Ülkemiz sınırları içinde aslında ateist olan insan sayısı yok denecek kadar azdır. Ama ne yazık ki, başını örtmeyen, namaz kılmayan, oruç tutmayan, camiye gitmeyen, kurban kesmeyen insanlara hiçbir dine inanmıyor muamelesi yapılıyor. Bu yüzdendir ki, büyük çoğunluğunu sünni mezhebine mensup insanların oluşturduğu insanlar ile diğer mezhebe bağlı insanlar arasında bir çatışma yaşandığı zaman sünniler hariç tüm mezheplere dinsiz muamelesi yapılacağından dolayı dine inananlar ve dine inanmayanlar diye bir çatışmanın içine girilecek.

Ülkemizin şu an içinde bulunan siyasi ortamından da faydalanmak isteyen bazı kesimler, bilim insanı ve din adamı payesi adı altında bir takım insanlara olur olmaz yerde kışkırtıcı bir takım cümleleri söyletip adeta bir çatışma çıksa da hepimiz rahatlasak anlayışı altında ellerini ovuşturuyorlar.



Üç yıl önce ünvanının “doçent” olduğu bir kişinin “Bütün alevi kadınlar orospudur” gibi rezilce bir anlayışının olması ve bunu bir derste öğrencilere söylemesi.

Yine 2011 seçimlerine hazırlık yapan bir ilçe de  bir partinin medya tanıtım sorumlusunun “ örtüsüz kadın satılık kadındır” gibi saçmalaması, bir mezhebin ve türban takmayan kadınlar üzerinden seçim propagandası yaparak, bir çatışmaya davet çıkarır gibi tavır takınmaları öyle görünüyor ki, kamplaşmanın da ötesinde bir cepheleşme yaratarak olası bir çatışmaya zemin hazırlamaktadır.

Hele birde “ünvanı” profesör olan biri “dekolte giyen kadınlara tecavüz edilir” gibi bir saçmalığı ortaya atması aslında kendi içindeki cinsel saplantılarını dışa vurduğunun farkında bile değildi.

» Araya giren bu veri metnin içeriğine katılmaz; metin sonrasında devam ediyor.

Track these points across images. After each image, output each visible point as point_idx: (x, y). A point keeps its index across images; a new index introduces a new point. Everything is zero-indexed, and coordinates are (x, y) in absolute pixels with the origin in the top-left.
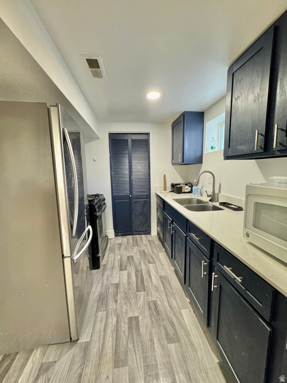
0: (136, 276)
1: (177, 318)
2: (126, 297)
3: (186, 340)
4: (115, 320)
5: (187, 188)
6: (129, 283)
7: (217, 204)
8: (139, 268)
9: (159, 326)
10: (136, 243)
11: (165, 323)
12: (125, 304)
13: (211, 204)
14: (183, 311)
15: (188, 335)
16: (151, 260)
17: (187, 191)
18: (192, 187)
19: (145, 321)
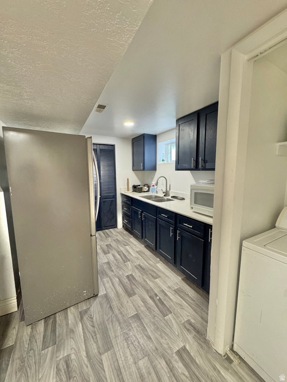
0: (119, 255)
1: (155, 268)
2: (118, 267)
3: (164, 276)
4: (117, 279)
5: (146, 188)
6: (116, 260)
7: (170, 198)
8: (119, 250)
9: (147, 274)
10: (108, 236)
11: (150, 272)
12: (120, 271)
13: (166, 198)
14: (158, 265)
15: (164, 274)
16: (125, 244)
17: (146, 190)
18: (149, 187)
19: (137, 275)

Bu ülkede cinsel taciz ve tecavüz kadından daha çok çocuk denecek yaşlardaki 13-14 yaşlarında kız-erkek çocuklarına karşı yapılıyor. Şimdi sormak gerekiyor bu çocuklarda mı, dekolte elbise giyiyordu.

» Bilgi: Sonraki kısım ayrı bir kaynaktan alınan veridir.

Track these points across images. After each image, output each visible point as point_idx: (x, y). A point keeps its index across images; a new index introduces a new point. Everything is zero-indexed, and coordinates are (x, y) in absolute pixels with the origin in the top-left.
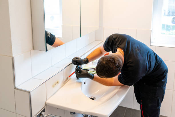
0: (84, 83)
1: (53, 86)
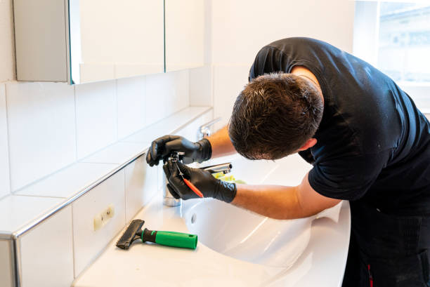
0: (193, 220)
1: (96, 226)
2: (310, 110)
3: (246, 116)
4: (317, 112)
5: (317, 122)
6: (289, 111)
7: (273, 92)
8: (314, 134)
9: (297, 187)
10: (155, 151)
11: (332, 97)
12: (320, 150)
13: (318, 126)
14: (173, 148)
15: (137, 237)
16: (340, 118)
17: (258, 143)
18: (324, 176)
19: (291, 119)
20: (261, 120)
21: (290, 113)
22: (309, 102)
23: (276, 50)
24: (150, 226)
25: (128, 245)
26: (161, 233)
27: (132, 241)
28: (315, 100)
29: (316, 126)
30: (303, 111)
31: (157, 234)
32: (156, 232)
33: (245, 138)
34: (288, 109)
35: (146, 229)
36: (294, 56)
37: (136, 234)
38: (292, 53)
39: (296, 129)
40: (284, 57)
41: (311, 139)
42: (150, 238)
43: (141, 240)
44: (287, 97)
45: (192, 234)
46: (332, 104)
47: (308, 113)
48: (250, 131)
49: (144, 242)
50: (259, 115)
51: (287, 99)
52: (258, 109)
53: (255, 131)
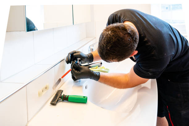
0: (86, 88)
1: (39, 95)
2: (133, 38)
3: (104, 43)
4: (136, 39)
5: (136, 43)
6: (123, 39)
7: (115, 32)
8: (135, 49)
9: (128, 73)
10: (70, 57)
11: (142, 33)
12: (138, 56)
13: (137, 45)
14: (76, 56)
15: (60, 98)
16: (147, 42)
17: (111, 55)
18: (141, 68)
19: (124, 43)
20: (110, 45)
21: (123, 40)
22: (131, 35)
23: (116, 15)
24: (65, 93)
25: (56, 103)
26: (71, 96)
27: (58, 101)
28: (134, 33)
29: (136, 46)
30: (129, 39)
31: (69, 97)
32: (68, 96)
33: (104, 53)
34: (122, 39)
35: (64, 95)
36: (124, 17)
37: (59, 97)
38: (123, 15)
39: (127, 47)
40: (120, 17)
41: (135, 51)
42: (65, 99)
43: (62, 100)
44: (121, 33)
45: (84, 96)
46: (142, 35)
47: (132, 40)
48: (106, 50)
49: (63, 101)
50: (110, 42)
51: (121, 34)
52: (109, 40)
53: (108, 50)
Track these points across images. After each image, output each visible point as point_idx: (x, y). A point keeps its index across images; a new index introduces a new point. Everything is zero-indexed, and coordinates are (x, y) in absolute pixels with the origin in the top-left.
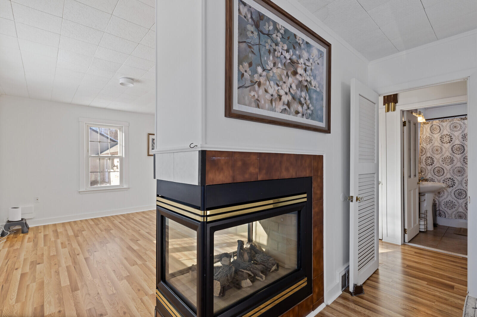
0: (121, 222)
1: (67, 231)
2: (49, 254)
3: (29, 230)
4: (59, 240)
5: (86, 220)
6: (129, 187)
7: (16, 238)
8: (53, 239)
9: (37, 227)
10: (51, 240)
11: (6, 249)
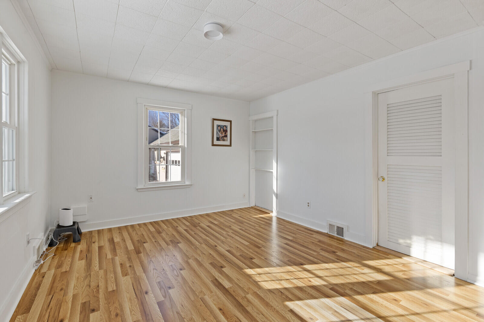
0: (186, 229)
1: (125, 241)
2: (107, 288)
3: (82, 237)
4: (117, 257)
5: (145, 224)
6: (192, 184)
7: (66, 250)
8: (109, 256)
9: (91, 232)
10: (108, 258)
11: (53, 271)
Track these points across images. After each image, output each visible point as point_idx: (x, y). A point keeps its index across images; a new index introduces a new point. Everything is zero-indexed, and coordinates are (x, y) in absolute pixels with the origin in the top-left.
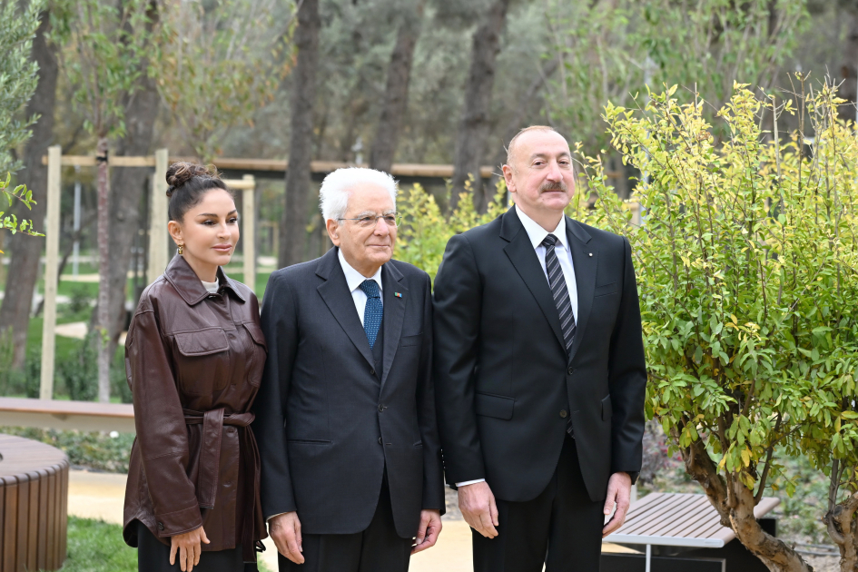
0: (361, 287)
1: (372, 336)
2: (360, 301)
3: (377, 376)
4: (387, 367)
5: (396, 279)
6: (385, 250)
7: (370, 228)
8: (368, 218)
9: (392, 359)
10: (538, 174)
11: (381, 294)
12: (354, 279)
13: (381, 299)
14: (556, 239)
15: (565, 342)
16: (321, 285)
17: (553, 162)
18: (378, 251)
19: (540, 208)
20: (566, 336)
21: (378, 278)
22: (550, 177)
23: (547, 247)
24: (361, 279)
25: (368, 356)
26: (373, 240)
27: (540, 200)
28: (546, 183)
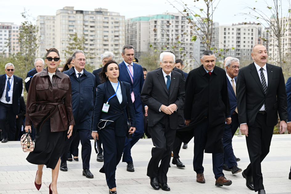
0: (166, 77)
1: (168, 87)
2: (166, 79)
3: (168, 96)
4: (171, 94)
5: (174, 75)
6: (169, 69)
7: (166, 64)
8: (165, 62)
9: (172, 92)
10: (260, 55)
11: (170, 78)
12: (165, 75)
13: (170, 80)
14: (263, 69)
15: (265, 92)
16: (158, 76)
17: (264, 52)
18: (167, 69)
19: (260, 62)
20: (265, 91)
21: (170, 75)
22: (263, 55)
23: (261, 71)
24: (166, 75)
25: (167, 91)
26: (167, 67)
27: (260, 61)
28: (262, 57)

Hele hele 17 aylık bir bebeğe bile tecavüz edildi bu ülkede. Bunlar ne yazık ki, bizim ülkemiz için münferit olay falan değil. 1 yaşından 16-17 yaşlarında ki çocuklara cinsel taciz ve tecavüzler neredeyse geleneksel hal almaya başladı. Gelenekselleşmeye başladı diyorum çünkü, son yıllarda bu tür suçlara bakan mahkeme heyetleri de akıl almaz kararlar almaya başladı. 13 yaşında yaklaşık 25 kişi tarafından tecavüz edilen çocuğun ve çocukların ruhsal dengesi bozulmamıştır gibi anlamsız bir takdir hakkı kullanarak tecavüz eden sapıklara ceza indirimleri uygulamaya başladı. Bazılarını da beraat ettiren mahkeme üyeleri bile var. Adli Tıbbın vermiş olduğu rapora hiç değinmeyeceğim, çünkü son zamanlarda vermiş olduğu her on rapordan sekizinde skandallar yaşanmaya başladı.

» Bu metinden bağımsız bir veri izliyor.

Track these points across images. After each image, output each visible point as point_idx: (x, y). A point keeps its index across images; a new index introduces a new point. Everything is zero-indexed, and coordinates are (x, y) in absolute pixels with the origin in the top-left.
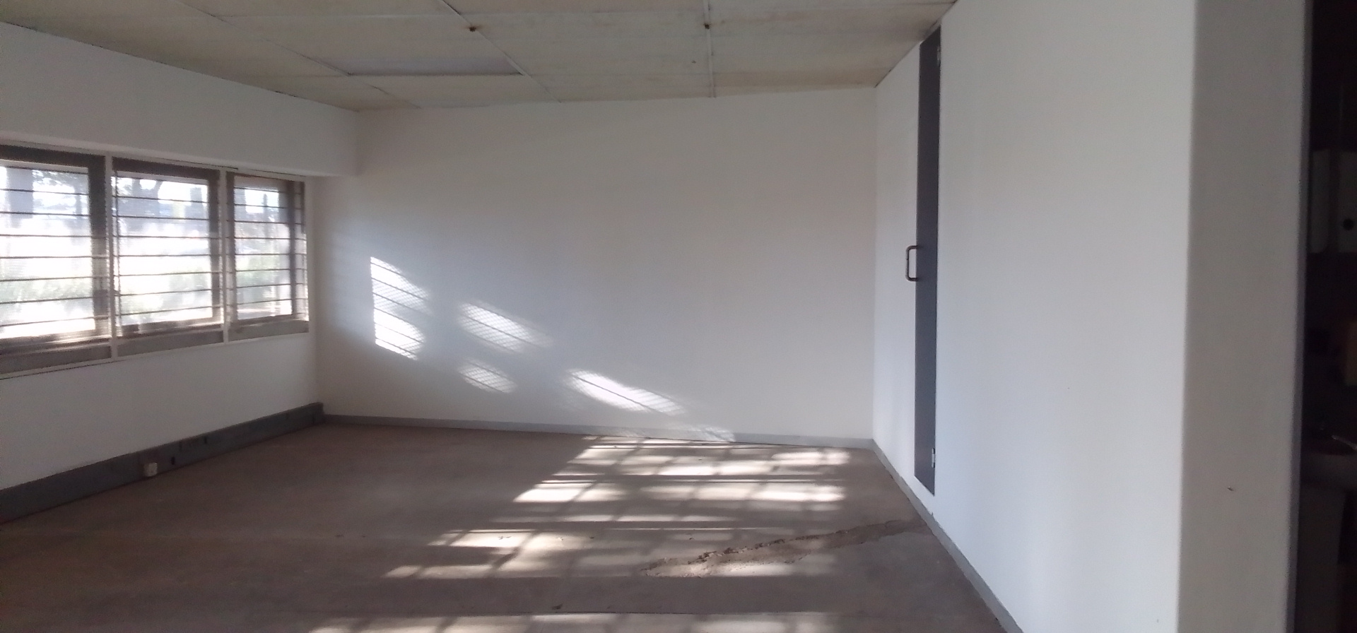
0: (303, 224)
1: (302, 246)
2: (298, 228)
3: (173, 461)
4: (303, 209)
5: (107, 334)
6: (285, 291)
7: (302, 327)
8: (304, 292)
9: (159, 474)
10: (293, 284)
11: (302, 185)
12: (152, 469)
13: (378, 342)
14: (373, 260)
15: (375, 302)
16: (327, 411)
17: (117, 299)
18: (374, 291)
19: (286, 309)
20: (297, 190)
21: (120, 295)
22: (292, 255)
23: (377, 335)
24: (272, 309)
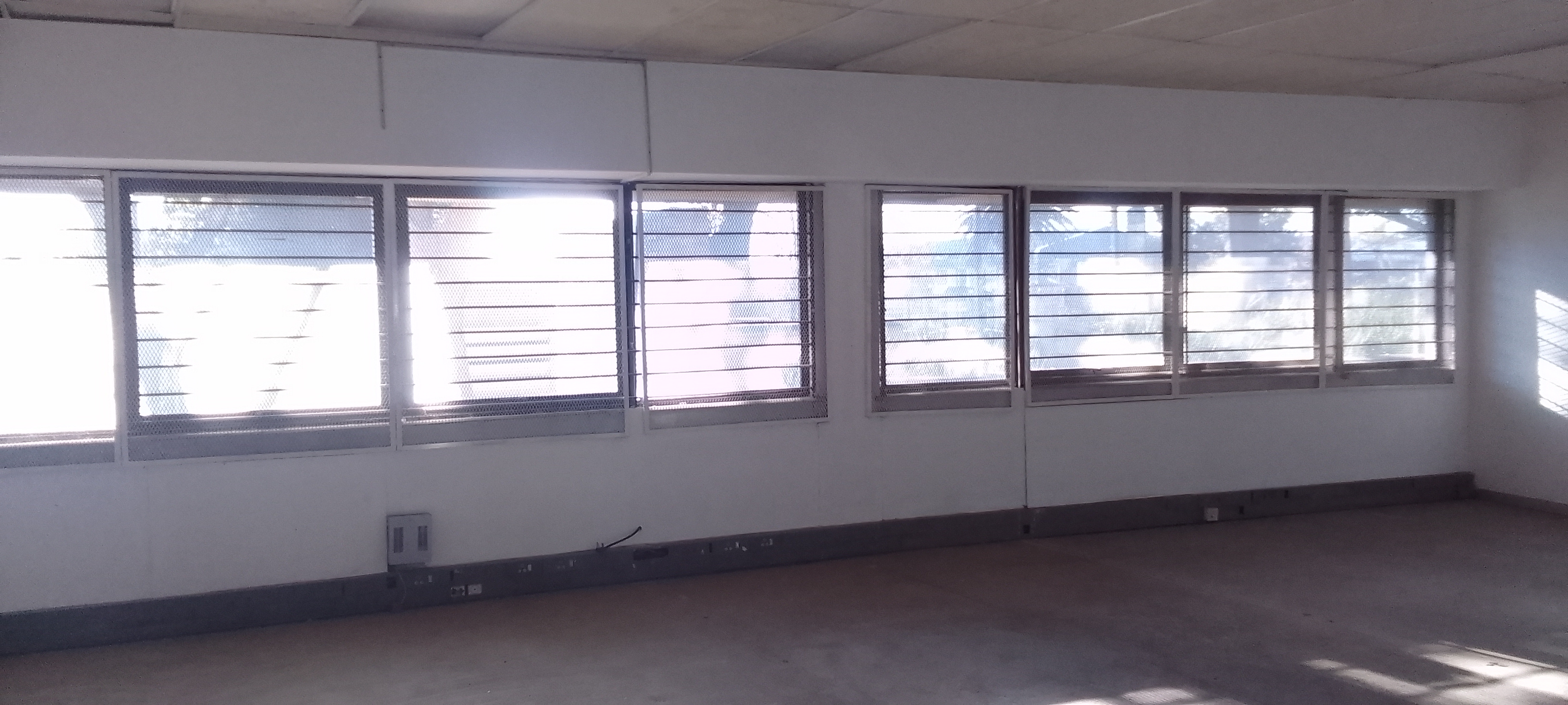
0: (1452, 251)
1: (1450, 276)
2: (1447, 256)
3: (1241, 510)
4: (1452, 233)
5: (1169, 370)
6: (1429, 332)
7: (1448, 377)
8: (1450, 334)
9: (1221, 520)
10: (1439, 325)
11: (1452, 203)
12: (1212, 514)
13: (1544, 403)
14: (1539, 294)
15: (1541, 349)
16: (1481, 483)
17: (1184, 334)
18: (1539, 335)
19: (1429, 354)
20: (1448, 209)
21: (1187, 332)
22: (1438, 286)
23: (1541, 393)
24: (1414, 354)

Siyasi konjoktür öyle bir aşamaya geldi ki, sekiz yıl öncesine kadar Türkiye’de hiç kimse müslüman değilmiş ve herkes müslümanlığı sekiz yıl önce öğrenmeye başlamış ve dolayısıyla da yeni müslüman olmuş oluyor.

Bu yeni müslümanlık anlayışı öyle güzel empoze edildi ki, din ile ilgili hiçbir şey bilmeyenler adeta takım tutar gibi başını örtmeye başladı, oruç tutmayan insanlar oruç tutmaya başladı, kurban kesmeyenler kurban kesmeye başladı, camiye gitmeyenler en azından Cuma namazına gitmeye başladılar.

Bu yeni müslümanlığa ayak uydurmayıp eski yaşantısını devam ettirenlerde yeni müslümanlar tarafından dinsiz olarak adlandırılmaya başladılar.

İş artık öyle bir çığırından çıkmaya başladı ki, geldiğimiz noktada, bir mezhebe inanan kadınlara “orospu” ve başını örtmeyen kadınlara da “satılık kadın” “ dekolte giyene tecavüz edilir” deme cesaretini gösterme cüretine kadar geldi.

Bakalım bu gidişattan kim karlı çıkacak.